Al riguardo, Dieter trascura, però, il fatto che quanto egli afferma risulta vero soprattutto per gli anni di crisi, mentre le previsioni per i prossimi anni a venire non appaiono così rosei come si vorrebbe fare credere. Se l’immaginario collettivo della Germania indulge ancora nel convincimento che l’integrazione delle economie a livello europeo abbia concorso ad arricchire la Germania, ciò è imputabile, secondo Dieter, alla circostanza che molti settori della società e dell’economia tedesca, che hanno tratto beneficio dall’euro, “sono riusciti a far passare i loro interessi come quelli dell’intera Germania”. La Germania, perciò, dovrebbe mettere in discussione l’utilità della moneta unica, in considerazione del fatto che le esportazioni extracomunitarie e le perdite finanziarie subite per effetto dell’esportazione dei capitali verso i Paesi importatori, perché potessero finanziare le loro importazioni di beni, non hanno reso più ricca la Germania, piuttosto l’hanno impoverita.
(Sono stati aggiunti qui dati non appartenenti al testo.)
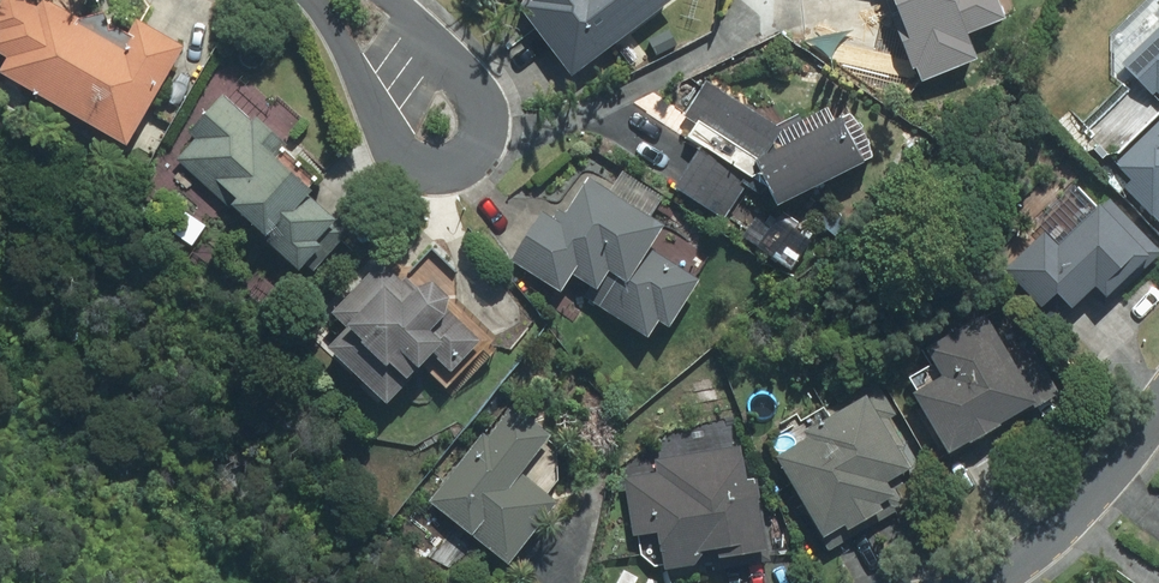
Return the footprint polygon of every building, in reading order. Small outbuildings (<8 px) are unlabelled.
[(0,71),(0,80),(122,152),(181,52),(132,24),(122,42),(50,0),(3,0),(0,5),(0,58),(5,61),(0,71)] [(569,81),(675,6),(671,0),(511,0),(569,81)] [(919,85),(975,62),(964,35),(1000,21),(991,0),(885,0),(919,85)] [(1150,5),(1154,9),(1134,27),(1145,40),(1119,63),(1130,75),(1099,102),(1087,88),(1067,105),(1111,156),(1158,113),(1158,0),(1156,0),(1150,5)] [(243,72),(223,93),(269,135),(273,130),(290,146),(305,130),(243,72)] [(872,163),(850,117),(764,158),(780,131),(702,83),(680,118),(639,94),(607,147),(726,220),(746,188),(766,200),(771,210),(872,163)] [(191,139),(172,160),(294,272),(303,262),(316,274),(341,247),(325,231),(332,224),(304,197),(307,194),(256,148),(269,135),(223,93),(185,133),(191,139)] [(1116,172),(1158,222),(1158,135),(1116,172)] [(548,201),(506,260),(558,297),(564,288),(642,344),(655,325),(664,331),(698,283),(650,249),(663,231),(649,221),(662,203),(600,160),(563,212),(548,201)] [(1093,190),(1017,257),(1035,277),(1023,287),(1042,308),(1052,299),(1066,314),(1085,298),(1098,312),(1158,260),(1158,253),(1099,185),(1093,190)] [(205,228),(179,207),(162,228),(188,249),(205,228)] [(502,345),(455,299),(456,275),(431,250),(400,282),(377,260),(324,314),(341,331),(320,352),(380,410),(419,370),(449,400),(502,345)] [(1034,404),(984,315),(920,351),(928,365),(906,378),(913,391),(909,394),(945,459),(997,430),(994,426),(1034,404)] [(818,540),(840,527),(844,533),(881,513),(877,507),(891,500),(882,483),(905,470),(860,389),(764,442),(818,540)] [(553,438),(511,403),(426,504),(504,569),(557,505),(522,475),(553,438)] [(680,471),(623,479),(637,559),(640,560),(641,561),(642,563),(644,564),(645,565),(646,565),(648,566),(649,567),(651,568),(652,569),(654,569),(656,570),(657,570),(659,571),(660,571),(662,572),(664,572),(665,572),(667,572),(669,572),(670,572),(672,572),(674,572),(675,572),(677,572),(679,571),(680,571),(682,570),(684,570),(685,569),(687,569),(688,568),(690,567),(691,566),(693,565),(694,564),(763,555),(753,478),(742,479),(738,449),(678,457),(680,471)]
Molti Paesi critici del ruolo egemonico della Germania vorrebbero che l’Unione adottasse una politica economica comune. Secondo Dieter, sarebbe un grave errore; l’Europa, Germania inclusa, ha sempre beneficiato dell’eterogeneità delle politiche economiche nazionali, per cui l’idea di una politica economica comune è del tutto illusoria, perché fondata sul convincimento che, una volta adottata, sia possibile trovare un suo standard per ciascun Paese dell’Unione. La centralizzazione delle decisioni è sempre stata causa di fallimenti e lo sarebbe anche per l’Unione Europea; la sfida, secondo Dieter, è invece “far convivere cooperazione e diversità”. Le classi politiche europee, pertanto, dovrebbero trovare i modi per consentire ai singoli Paesi di conciliare le proprie politiche nazionali senza sacrificare il processo d’integrazione sul piano economico, nella certezza che, non sciogliendo questo “nodo”, l’Unione Europea non ha futuro; come dire, in termini ossimorici, che senza l’”unità nella diversità” delle singole realtà nazionali, non ha senso parlare di unificazione politica dell’Europa.
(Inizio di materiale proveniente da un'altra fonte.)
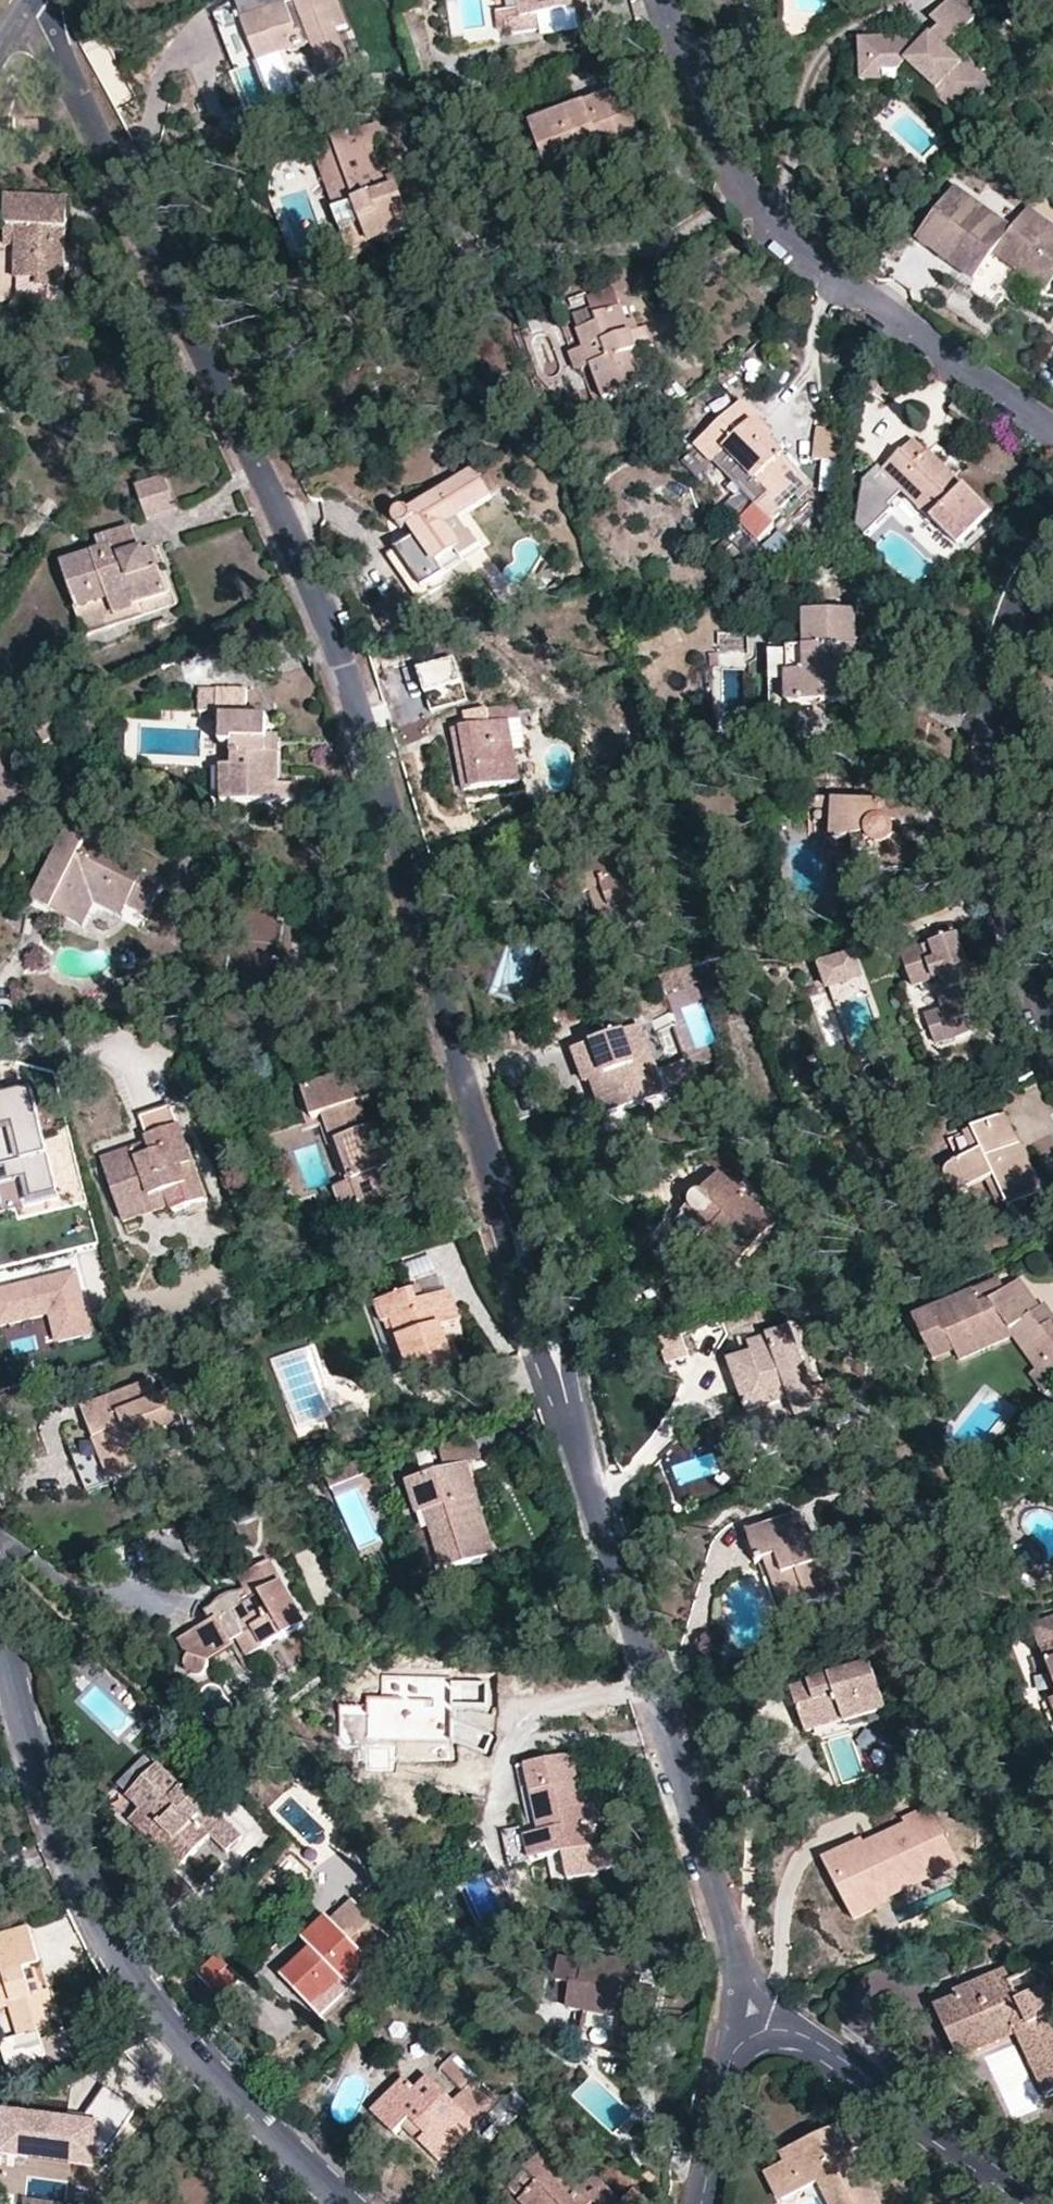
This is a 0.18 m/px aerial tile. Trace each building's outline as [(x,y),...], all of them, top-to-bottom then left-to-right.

In conclusione, tenuto conto che, dopo le ultime elezioni, alle forze politiche tedesche si è aggiunto un partito euroscettico come “Alternative für Deutschland”, entrato nelle assemblee locali di molti länder tedeschi, e che l’euroscetticismo è portato avanti anche da “Die Linke”, legata a Oskar Lafontaine, e che infine contro il progetto europeo, sul piano economico, si sono schierati, oltre a Dieter, anche molti altri economisti tedeschi (Hans Werner Sinn, Cristoph Schmidt, Marcel Fratzscher, Jürgen Stark e altri), appare chiaro come il problema dell’unificazione europea sia per la Germania ormai quasi l’ultimo dei suoi pensieri.